◆ **TEXT BLOCK**
Transformers: The transformer, a model architecture first described in the 2017 paper “Attention Is All You Need” (Vaswani, Shazeer, Parmar, et al.), forgoes recurrence and instead relies entirely on a self-attention mechanism to draw global dependencies between input and output. Since this mechanism processes all words at once (instead of one at a time) that decreases training speed and inference cost compared to RNNs, especially since it is parallelizable. The transformer architecture has revolutionized NLP in recent years, leading to models including BLOOM, Jurassic-X, and Turing-NLG. It has also been successfully applied to a variety of different vision tasks, including making 3D images.
Over the years, many NLP models have made waves within the AI community, and some have even made headlines in the mainstream news. The most famous of these have been chatbots and language models. Here are some of them:
Eliza was developed in the mid-1960s to try to solve the Turing Test; that is, to fool people into thinking they’re conversing with another human being rather than a machine. Eliza used pattern matching and a series of rules without encoding the context of the language.
Tay was a chatbot that Microsoft launched in 2016. It was supposed to tweet like a teen and learn from conversations with real users on Twitter. The bot adopted phrases from users who tweeted sexist and racist comments, and Microsoft deactivated it not long afterward. Tay illustrates some points made by the “Stochastic Parrots” paper, particularly the danger of not debiasing data.
BERT and his Muppet friends: Many deep learning models for NLP are named after Muppet characters, including ELMo, BERT, Big BIRD, ERNIE, Kermit, Grover, RoBERTa, and Rosita. Most of these models are good at providing contextual embeddings and enhanced knowledge representation.

◆ **INPUT DATA**
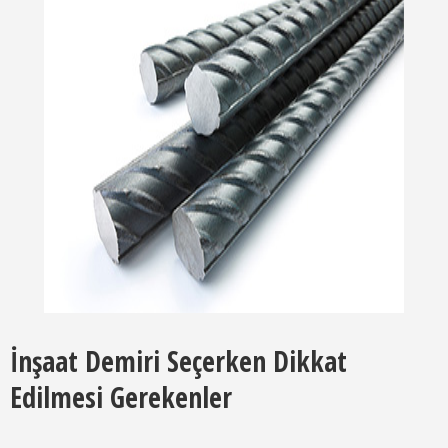
İnşaat Demiri Seçerken Dikkat
Edilmesi Gerekenler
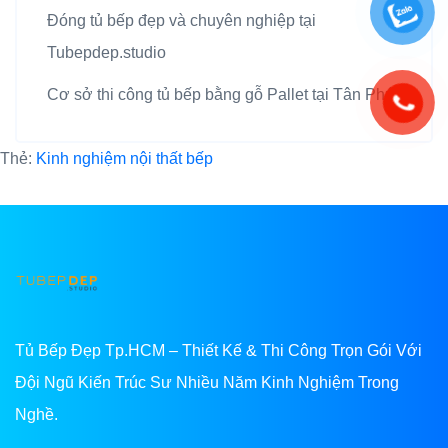
Đóng tủ bếp đẹp và chuyên nghiệp tại
Tubepdep.studio
Cơ sở thi công tủ bếp bằng gỗ Pallet tại Tân Phú
Thẻ:
Kinh nghiệm nội thất bếp
Tủ Bếp Đẹp Tp.HCM – Thiết Kế & Thi Công Trọn Gói Với
Đội Ngũ Kiến Trúc Sư Nhiều Năm Kinh Nghiệm Trong
Nghề.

◆ **TASK DIRECTIONS**
In the text on NLP models, why was Eliza developed? Answer in one to three sentences.

◆ **TASK ANSWER**
Eliza was developed in the mid-1960s to try to solve the Turing Test. That means fooling people into thinking they were talking with another human being rather than a machine.